Violence prevention efforts increase in Milwaukee as homicide totals exceed 2021 pace
Milwaukee is a step closer toward a sizable expansion in its violence prevention efforts.
Acting Mayor Cavalier Johnson signed a city document formally accepting $8 million in federal money that the state of Wisconsin has steered to the city. Various programs will aim at shrinking the surge in killings that has left at least 29 people dead in Milwaukee so far this year. That's 15 more than last year at this time.
Milwaukee set homicide records in both 2020 and 2021.
City officials showed off some existing violence prevention efforts Wednesday. Along N. 20th St., just north of North Ave., the outreach group 414Life left brochures at homes.

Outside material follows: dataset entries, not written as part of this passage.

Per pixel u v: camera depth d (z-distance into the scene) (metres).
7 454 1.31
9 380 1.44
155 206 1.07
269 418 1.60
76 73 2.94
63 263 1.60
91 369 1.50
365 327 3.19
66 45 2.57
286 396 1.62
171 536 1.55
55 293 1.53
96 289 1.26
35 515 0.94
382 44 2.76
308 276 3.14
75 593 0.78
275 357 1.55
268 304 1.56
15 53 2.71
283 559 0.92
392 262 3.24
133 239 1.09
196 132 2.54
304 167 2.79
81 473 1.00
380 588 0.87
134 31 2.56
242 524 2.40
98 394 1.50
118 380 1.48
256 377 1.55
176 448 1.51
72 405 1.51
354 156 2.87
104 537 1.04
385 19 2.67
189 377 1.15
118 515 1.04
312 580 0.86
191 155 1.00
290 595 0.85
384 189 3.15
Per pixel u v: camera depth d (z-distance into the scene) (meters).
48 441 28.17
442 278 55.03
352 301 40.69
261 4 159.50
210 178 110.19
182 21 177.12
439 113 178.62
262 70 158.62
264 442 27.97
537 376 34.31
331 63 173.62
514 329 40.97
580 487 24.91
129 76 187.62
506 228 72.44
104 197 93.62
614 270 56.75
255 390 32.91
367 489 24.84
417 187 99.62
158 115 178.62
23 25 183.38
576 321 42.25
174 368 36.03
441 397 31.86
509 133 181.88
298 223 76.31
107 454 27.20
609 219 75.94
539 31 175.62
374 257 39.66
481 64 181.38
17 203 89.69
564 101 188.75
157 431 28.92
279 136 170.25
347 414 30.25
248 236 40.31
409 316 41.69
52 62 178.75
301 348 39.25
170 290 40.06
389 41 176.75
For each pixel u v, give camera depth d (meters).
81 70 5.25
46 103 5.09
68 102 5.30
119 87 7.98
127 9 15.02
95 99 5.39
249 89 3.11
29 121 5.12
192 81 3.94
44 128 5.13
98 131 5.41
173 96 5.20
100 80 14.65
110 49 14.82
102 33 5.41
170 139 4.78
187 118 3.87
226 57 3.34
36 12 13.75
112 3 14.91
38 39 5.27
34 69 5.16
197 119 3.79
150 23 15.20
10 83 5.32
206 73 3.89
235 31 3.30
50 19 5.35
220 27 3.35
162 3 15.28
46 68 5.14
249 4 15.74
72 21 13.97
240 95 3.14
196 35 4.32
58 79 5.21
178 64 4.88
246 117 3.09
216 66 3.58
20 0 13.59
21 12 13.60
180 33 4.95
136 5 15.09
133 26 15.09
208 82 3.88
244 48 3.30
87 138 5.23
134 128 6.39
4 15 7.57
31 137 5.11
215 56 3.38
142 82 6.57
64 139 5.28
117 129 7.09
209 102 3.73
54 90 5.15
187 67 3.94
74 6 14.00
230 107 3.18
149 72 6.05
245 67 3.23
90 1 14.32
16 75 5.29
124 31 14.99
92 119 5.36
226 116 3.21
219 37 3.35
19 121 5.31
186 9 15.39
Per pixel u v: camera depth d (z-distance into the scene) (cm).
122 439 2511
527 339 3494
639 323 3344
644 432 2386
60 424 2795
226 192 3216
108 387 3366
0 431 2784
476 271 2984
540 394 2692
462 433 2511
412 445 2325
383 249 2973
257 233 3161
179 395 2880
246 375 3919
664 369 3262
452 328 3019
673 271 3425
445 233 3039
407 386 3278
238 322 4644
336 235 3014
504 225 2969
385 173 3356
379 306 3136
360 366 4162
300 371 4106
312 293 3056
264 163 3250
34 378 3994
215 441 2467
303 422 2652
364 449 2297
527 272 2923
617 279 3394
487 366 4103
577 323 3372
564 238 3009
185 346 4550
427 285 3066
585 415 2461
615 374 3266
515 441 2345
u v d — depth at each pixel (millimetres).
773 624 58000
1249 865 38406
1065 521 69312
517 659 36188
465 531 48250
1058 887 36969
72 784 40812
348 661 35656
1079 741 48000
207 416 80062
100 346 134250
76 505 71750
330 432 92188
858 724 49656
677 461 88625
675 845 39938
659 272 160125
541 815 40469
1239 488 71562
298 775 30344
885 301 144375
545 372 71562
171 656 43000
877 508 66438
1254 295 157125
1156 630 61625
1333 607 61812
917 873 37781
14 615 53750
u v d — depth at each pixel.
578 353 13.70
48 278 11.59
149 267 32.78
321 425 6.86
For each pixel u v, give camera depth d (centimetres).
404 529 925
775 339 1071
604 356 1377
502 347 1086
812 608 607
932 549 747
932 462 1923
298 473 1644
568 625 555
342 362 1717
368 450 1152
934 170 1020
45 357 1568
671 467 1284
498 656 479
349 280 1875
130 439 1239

A worker named Amanda spoke with one woman who looked on from an upstairs window. "It's just phone numbers, sweetie, OK? OK, thank you so much. Our number is on the back. You good up there? You safe? OK, good, thank you," Amanda said, as the woman thanked her.
The tour also included the 2500 block of N. 21st St., where six people were shot to death inside a home last month in a case that is so far unsolved.
On that block, Arnitta Holliman, director of the city's Office of Violence Prevention (OVP) explained that the $8 million, plus $3 million recently allocated by the city, will expand programs including 414Life.
"They've been in the area 50 times. This isn't a first touch. But it enables us to expand the 414Life Team, the OVP team. There'll be some crisis response healing that will be done," she said.
Holliman said her office will also be requesting proposals for initiatives aimed at reducing suicides, sexual assault and reckless driving, and for more youth engagement. She promised collaboration with neighborhood groups and community organizations.
But Holliman told WUWM that she also hopes for residents joining in block by block. "Be it you connecting with organizations that are on the ground doing work, having conversations with family and friends, advocating for policy change," she said.
An outreach supervisor with 414Life, Stephen Hopkins, said he remains hopeful of change, partly due to community fatigue with the current situation.
"Well, to be honest with you, the people that live in this neighborhood, even if they live here a long time, everybody's tired of it, you know? No matter what side of the gun you're on, everybody's tired of it, cause everyone's affected by it," Hopkins said before his team left for another neighborhood.